Donald Rumsfeld keeps his cool in The Unknown Known

Early in his career, Errol Morris made documentary portraits of ordinary Americans—grieving pet owners, Texas convicts, the residents of a small Florida town—and made them extraordinary by simply asking the right questions and letting them reveal themselves. Lately, however, he’s been mostly interviewing political figures, who are much cagier by nature. The Fog Of War coaxed former Defense Secretary Robert McNamara into some shallow self-analysis, and soldiers who participated in or witnessed the abuses at Abu Ghraib told their stories with stoic candor in Standard Operating Procedure. But tackling another secretary of defense, Donald Rumsfeld, in The Unknown Known, Morris has finally met his match. The film is illuminating only in its utter lack of illumination—for looking deep into the eyes of someone incapable of letting his guard down and finding, predictably, nothing whatsoever.

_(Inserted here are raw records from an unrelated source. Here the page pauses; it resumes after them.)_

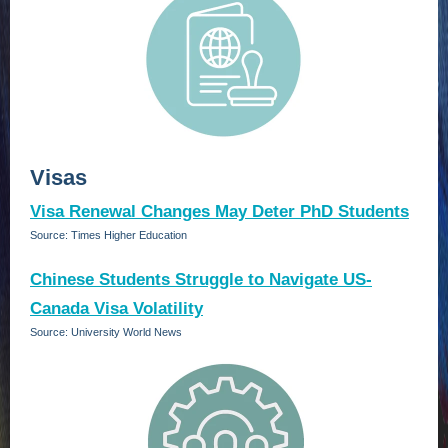
Visas
Visa Renewal Changes May Deter PhD Students
Source: Times Higher Education
Chinese Students Struggle to Navigate US-
Canada Visa Volatility
Source: University World News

Opening with Rumsfeld reading an excerpt from one of his numerous internal memos (dubbed “snowflakes”), The Unknown Known does offer many opportunities for Morris to employ one of his favorite devices, which dates back to The Thin Blue Line: juxtaposing nearly abstract close-ups of documentation with the words being spoken by his interview subjects. In this case, however, the two generally concur, with Rumsfeld reciting sentences he wrote years previously and agreeing with himself in every instance. While he discusses his entire career, the emphasis, as one might expect, falls primarily on his years in the second Bush administration, particularly the failure to anticipate the 9/11 attacks and the subsequent decision to invade Iraq based on false information. Though Rumsfeld relates two different occasions on which he offered Bush his resignation, not once does he express anything like sincere contrition, or even doubt. On the contrary, he seems to view the movie as a golden opportunity to improve his image, and Morris’ occasional efforts at being combative get deflected with the offhanded savvy of a tennis champion.

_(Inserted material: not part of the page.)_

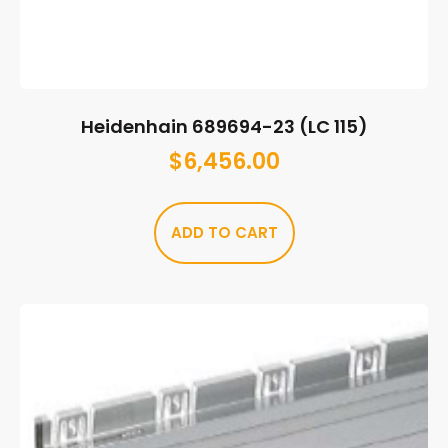
Heidenhain 689694-23 (LC 115)
$
6,456.00
ADD TO CART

The ad campaign for The Unknown Known pictures Rumsfeld with a sickly grin on his face, accompanied by copy that asks, “Why is this man smiling?” That artificial smile seems to be Rumsfeld’s reflexive way of filling a pause in the conversation—of trying to be genial—and Morris starts deliberately creating dead air in order to prompt it, which is a bit underhanded. More substantively, he also impeaches Rumsfeld several times by following his remarks with TV news clips that contradict what he just said, but Jon Stewart does that sort of thing four nights a week on The Daily Show. Morris has never made a bad or uninteresting movie, but this one comes as close as he ever has to being fundamentally pointless—just a typical Rumsfeld briefing shot with a much better camera and inflected with some polite skepticism. It’s fascinating to watch a man give away so little for so long, but you learn nothing you didn’t already know.